> [Records provided]:
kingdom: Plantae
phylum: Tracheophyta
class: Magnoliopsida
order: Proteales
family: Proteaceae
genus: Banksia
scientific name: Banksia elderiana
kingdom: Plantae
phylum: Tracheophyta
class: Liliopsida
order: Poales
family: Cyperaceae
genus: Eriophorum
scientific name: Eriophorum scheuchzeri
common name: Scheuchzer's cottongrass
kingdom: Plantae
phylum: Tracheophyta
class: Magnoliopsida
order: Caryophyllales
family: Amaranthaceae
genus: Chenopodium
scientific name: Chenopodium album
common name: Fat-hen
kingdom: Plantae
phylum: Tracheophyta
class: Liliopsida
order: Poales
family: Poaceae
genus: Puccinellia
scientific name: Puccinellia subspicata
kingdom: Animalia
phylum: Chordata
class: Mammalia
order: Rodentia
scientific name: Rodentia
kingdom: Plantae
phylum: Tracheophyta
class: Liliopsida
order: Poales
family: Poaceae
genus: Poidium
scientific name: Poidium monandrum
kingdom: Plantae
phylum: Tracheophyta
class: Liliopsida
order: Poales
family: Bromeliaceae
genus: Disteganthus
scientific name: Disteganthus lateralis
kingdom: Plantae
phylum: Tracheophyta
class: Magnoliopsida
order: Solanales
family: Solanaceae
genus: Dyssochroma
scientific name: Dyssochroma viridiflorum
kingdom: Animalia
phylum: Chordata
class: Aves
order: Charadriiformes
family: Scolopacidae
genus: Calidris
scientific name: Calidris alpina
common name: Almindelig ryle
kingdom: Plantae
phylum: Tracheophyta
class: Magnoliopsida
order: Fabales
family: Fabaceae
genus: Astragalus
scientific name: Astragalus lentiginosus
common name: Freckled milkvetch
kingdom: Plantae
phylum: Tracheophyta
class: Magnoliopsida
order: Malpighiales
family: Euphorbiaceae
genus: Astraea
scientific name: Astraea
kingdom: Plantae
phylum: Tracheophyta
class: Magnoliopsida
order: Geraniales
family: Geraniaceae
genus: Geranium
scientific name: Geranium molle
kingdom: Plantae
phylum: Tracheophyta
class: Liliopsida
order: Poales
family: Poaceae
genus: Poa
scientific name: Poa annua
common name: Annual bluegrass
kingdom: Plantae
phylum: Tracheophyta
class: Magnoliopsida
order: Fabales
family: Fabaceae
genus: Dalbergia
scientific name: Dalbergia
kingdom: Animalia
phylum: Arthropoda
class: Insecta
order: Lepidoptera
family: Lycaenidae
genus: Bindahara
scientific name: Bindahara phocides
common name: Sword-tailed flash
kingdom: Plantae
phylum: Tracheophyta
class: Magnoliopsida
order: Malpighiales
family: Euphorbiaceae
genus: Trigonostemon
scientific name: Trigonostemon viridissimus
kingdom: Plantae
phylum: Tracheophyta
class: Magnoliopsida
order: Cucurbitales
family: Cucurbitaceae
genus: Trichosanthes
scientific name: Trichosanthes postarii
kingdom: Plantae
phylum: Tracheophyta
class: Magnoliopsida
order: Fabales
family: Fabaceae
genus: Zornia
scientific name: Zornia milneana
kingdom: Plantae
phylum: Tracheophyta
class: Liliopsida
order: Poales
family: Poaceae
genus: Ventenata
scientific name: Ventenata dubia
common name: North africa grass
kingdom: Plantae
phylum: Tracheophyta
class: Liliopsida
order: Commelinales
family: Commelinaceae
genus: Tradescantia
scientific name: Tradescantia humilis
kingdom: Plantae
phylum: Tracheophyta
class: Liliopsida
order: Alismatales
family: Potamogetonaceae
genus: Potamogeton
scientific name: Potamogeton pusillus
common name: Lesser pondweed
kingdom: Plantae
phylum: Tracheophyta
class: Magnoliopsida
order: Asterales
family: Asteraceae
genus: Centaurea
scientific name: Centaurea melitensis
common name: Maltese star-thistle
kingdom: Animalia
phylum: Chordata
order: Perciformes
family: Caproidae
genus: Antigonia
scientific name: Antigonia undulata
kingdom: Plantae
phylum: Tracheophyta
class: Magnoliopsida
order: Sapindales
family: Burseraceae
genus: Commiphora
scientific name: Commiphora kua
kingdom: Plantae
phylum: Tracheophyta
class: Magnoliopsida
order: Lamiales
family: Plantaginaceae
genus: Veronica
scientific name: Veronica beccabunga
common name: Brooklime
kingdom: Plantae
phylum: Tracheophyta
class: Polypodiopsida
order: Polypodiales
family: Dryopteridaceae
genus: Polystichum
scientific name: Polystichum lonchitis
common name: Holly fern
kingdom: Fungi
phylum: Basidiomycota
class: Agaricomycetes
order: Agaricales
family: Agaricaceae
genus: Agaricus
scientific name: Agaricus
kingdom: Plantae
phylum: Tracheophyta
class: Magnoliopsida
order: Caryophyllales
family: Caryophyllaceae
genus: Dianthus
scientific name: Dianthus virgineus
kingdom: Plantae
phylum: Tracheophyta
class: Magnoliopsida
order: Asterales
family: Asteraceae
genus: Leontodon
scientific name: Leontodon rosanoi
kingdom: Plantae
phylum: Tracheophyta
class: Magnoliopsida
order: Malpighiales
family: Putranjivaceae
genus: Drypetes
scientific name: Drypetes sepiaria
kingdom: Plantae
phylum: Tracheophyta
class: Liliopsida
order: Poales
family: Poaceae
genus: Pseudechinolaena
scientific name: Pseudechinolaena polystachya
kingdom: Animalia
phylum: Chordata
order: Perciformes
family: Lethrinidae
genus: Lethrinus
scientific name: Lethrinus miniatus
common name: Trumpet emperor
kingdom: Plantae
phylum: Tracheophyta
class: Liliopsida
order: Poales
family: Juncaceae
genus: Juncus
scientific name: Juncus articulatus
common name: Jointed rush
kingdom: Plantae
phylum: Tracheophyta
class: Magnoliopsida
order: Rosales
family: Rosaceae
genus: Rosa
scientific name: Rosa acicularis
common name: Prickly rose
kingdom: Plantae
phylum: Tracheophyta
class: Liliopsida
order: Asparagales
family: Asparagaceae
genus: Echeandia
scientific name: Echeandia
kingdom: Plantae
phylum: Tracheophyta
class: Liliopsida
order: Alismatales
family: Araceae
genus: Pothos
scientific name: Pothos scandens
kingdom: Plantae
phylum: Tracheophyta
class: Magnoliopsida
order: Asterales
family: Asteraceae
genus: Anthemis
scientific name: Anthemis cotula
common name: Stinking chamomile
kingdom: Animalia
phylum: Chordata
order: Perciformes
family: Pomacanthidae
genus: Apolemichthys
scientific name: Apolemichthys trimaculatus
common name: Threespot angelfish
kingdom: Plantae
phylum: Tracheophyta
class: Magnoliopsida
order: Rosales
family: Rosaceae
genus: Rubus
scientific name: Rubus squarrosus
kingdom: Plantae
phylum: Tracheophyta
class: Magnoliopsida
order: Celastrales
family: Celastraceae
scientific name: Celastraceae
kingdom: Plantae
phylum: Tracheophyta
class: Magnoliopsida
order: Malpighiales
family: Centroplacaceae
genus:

> [Aim of the task]:
Rewrite the lines above for every item so that "common name" becomes "vernacular name" and nothing else changes.

> [Response for this exercise]:
kingdom: Plantae
phylum: Tracheophyta
class: Magnoliopsida
order: Proteales
family: Proteaceae
genus: Banksia
scientific name: Banksia elderiana
kingdom: Plantae
phylum: Tracheophyta
class: Liliopsida
order: Poales
family: Cyperaceae
genus: Eriophorum
scientific name: Eriophorum scheuchzeri
vernacular name: Scheuchzer's cottongrass
kingdom: Plantae
phylum: Tracheophyta
class: Magnoliopsida
order: Caryophyllales
family: Amaranthaceae
genus: Chenopodium
scientific name: Chenopodium album
vernacular name: Fat-hen
kingdom: Plantae
phylum: Tracheophyta
class: Liliopsida
order: Poales
family: Poaceae
genus: Puccinellia
scientific name: Puccinellia subspicata
kingdom: Animalia
phylum: Chordata
class: Mammalia
order: Rodentia
scientific name: Rodentia
kingdom: Plantae
phylum: Tracheophyta
class: Liliopsida
order: Poales
family: Poaceae
genus: Poidium
scientific name: Poidium monandrum
kingdom: Plantae
phylum: Tracheophyta
class: Liliopsida
order: Poales
family: Bromeliaceae
genus: Disteganthus
scientific name: Disteganthus lateralis
kingdom: Plantae
phylum: Tracheophyta
class: Magnoliopsida
order: Solanales
family: Solanaceae
genus: Dyssochroma
scientific name: Dyssochroma viridiflorum
kingdom: Animalia
phylum: Chordata
class: Aves
order: Charadriiformes
family: Scolopacidae
genus: Calidris
scientific name: Calidris alpina
vernacular name: Almindelig ryle
kingdom: Plantae
phylum: Tracheophyta
class: Magnoliopsida
order: Fabales
family: Fabaceae
genus: Astragalus
scientific name: Astragalus lentiginosus
vernacular name: Freckled milkvetch
kingdom: Plantae
phylum: Tracheophyta
class: Magnoliopsida
order: Malpighiales
family: Euphorbiaceae
genus: Astraea
scientific name: Astraea
kingdom: Plantae
phylum: Tracheophyta
class: Magnoliopsida
order: Geraniales
family: Geraniaceae
genus: Geranium
scientific name: Geranium molle
kingdom: Plantae
phylum: Tracheophyta
class: Liliopsida
order: Poales
family: Poaceae
genus: Poa
scientific name: Poa annua
vernacular name: Annual bluegrass
kingdom: Plantae
phylum: Tracheophyta
class: Magnoliopsida
order: Fabales
family: Fabaceae
genus: Dalbergia
scientific name: Dalbergia
kingdom: Animalia
phylum: Arthropoda
class: Insecta
order: Lepidoptera
family: Lycaenidae
genus: Bindahara
scientific name: Bindahara phocides
vernacular name: Sword-tailed flash
kingdom: Plantae
phylum: Tracheophyta
class: Magnoliopsida
order: Malpighiales
family: Euphorbiaceae
genus: Trigonostemon
scientific name: Trigonostemon viridissimus
kingdom: Plantae
phylum: Tracheophyta
class: Magnoliopsida
order: Cucurbitales
family: Cucurbitaceae
genus: Trichosanthes
scientific name: Trichosanthes postarii
kingdom: Plantae
phylum: Tracheophyta
class: Magnoliopsida
order: Fabales
family: Fabaceae
genus: Zornia
scientific name: Zornia milneana
kingdom: Plantae
phylum: Tracheophyta
class: Liliopsida
order: Poales
family: Poaceae
genus: Ventenata
scientific name: Ventenata dubia
vernacular name: North africa grass
kingdom: Plantae
phylum: Tracheophyta
class: Liliopsida
order: Commelinales
family: Commelinaceae
genus: Tradescantia
scientific name: Tradescantia humilis
kingdom: Plantae
phylum: Tracheophyta
class: Liliopsida
order: Alismatales
family: Potamogetonaceae
genus: Potamogeton
scientific name: Potamogeton pusillus
vernacular name: Lesser pondweed
kingdom: Plantae
phylum: Tracheophyta
class: Magnoliopsida
order: Asterales
family: Asteraceae
genus: Centaurea
scientific name: Centaurea melitensis
vernacular name: Maltese star-thistle
kingdom: Animalia
phylum: Chordata
order: Perciformes
family: Caproidae
genus: Antigonia
scientific name: Antigonia undulata
kingdom: Plantae
phylum: Tracheophyta
class: Magnoliopsida
order: Sapindales
family: Burseraceae
genus: Commiphora
scientific name: Commiphora kua
kingdom: Plantae
phylum: Tracheophyta
class: Magnoliopsida
order: Lamiales
family: Plantaginaceae
genus: Veronica
scientific name: Veronica beccabunga
vernacular name: Brooklime
kingdom: Plantae
phylum: Tracheophyta
class: Polypodiopsida
order: Polypodiales
family: Dryopteridaceae
genus: Polystichum
scientific name: Polystichum lonchitis
vernacular name: Holly fern
kingdom: Fungi
phylum: Basidiomycota
class: Agaricomycetes
order: Agaricales
family: Agaricaceae
genus: Agaricus
scientific name: Agaricus
kingdom: Plantae
phylum: Tracheophyta
class: Magnoliopsida
order: Caryophyllales
family: Caryophyllaceae
genus: Dianthus
scientific name: Dianthus virgineus
kingdom: Plantae
phylum: Tracheophyta
class: Magnoliopsida
order: Asterales
family: Asteraceae
genus: Leontodon
scientific name: Leontodon rosanoi
kingdom: Plantae
phylum: Tracheophyta
class: Magnoliopsida
order: Malpighiales
family: Putranjivaceae
genus: Drypetes
scientific name: Drypetes sepiaria
kingdom: Plantae
phylum: Tracheophyta
class: Liliopsida
order: Poales
family: Poaceae
genus: Pseudechinolaena
scientific name: Pseudechinolaena polystachya
kingdom: Animalia
phylum: Chordata
order: Perciformes
family: Lethrinidae
genus: Lethrinus
scientific name: Lethrinus miniatus
vernacular name: Trumpet emperor
kingdom: Plantae
phylum: Tracheophyta
class: Liliopsida
order: Poales
family: Juncaceae
genus: Juncus
scientific name: Juncus articulatus
vernacular name: Jointed rush
kingdom: Plantae
phylum: Tracheophyta
class: Magnoliopsida
order: Rosales
family: Rosaceae
genus: Rosa
scientific name: Rosa acicularis
vernacular name: Prickly rose
kingdom: Plantae
phylum: Tracheophyta
class: Liliopsida
order: Asparagales
family: Asparagaceae
genus: Echeandia
scientific name: Echeandia
kingdom: Plantae
phylum: Tracheophyta
class: Liliopsida
order: Alismatales
family: Araceae
genus: Pothos
scientific name: Pothos scandens
kingdom: Plantae
phylum: Tracheophyta
class: Magnoliopsida
order: Asterales
family: Asteraceae
genus: Anthemis
scientific name: Anthemis cotula
vernacular name: Stinking chamomile
kingdom: Animalia
phylum: Chordata
order: Perciformes
family: Pomacanthidae
genus: Apolemichthys
scientific name: Apolemichthys trimaculatus
vernacular name: Threespot angelfish
kingdom: Plantae
phylum: Tracheophyta
class: Magnoliopsida
order: Rosales
family: Rosaceae
genus: Rubus
scientific name: Rubus squarrosus
kingdom: Plantae
phylum: Tracheophyta
class: Magnoliopsida
order: Celastrales
family: Celastraceae
scientific name: Celastraceae
kingdom: Plantae
phylum: Tracheophyta
class: Magnoliopsida
order: Malpighiales
family: Centroplacaceae
genus:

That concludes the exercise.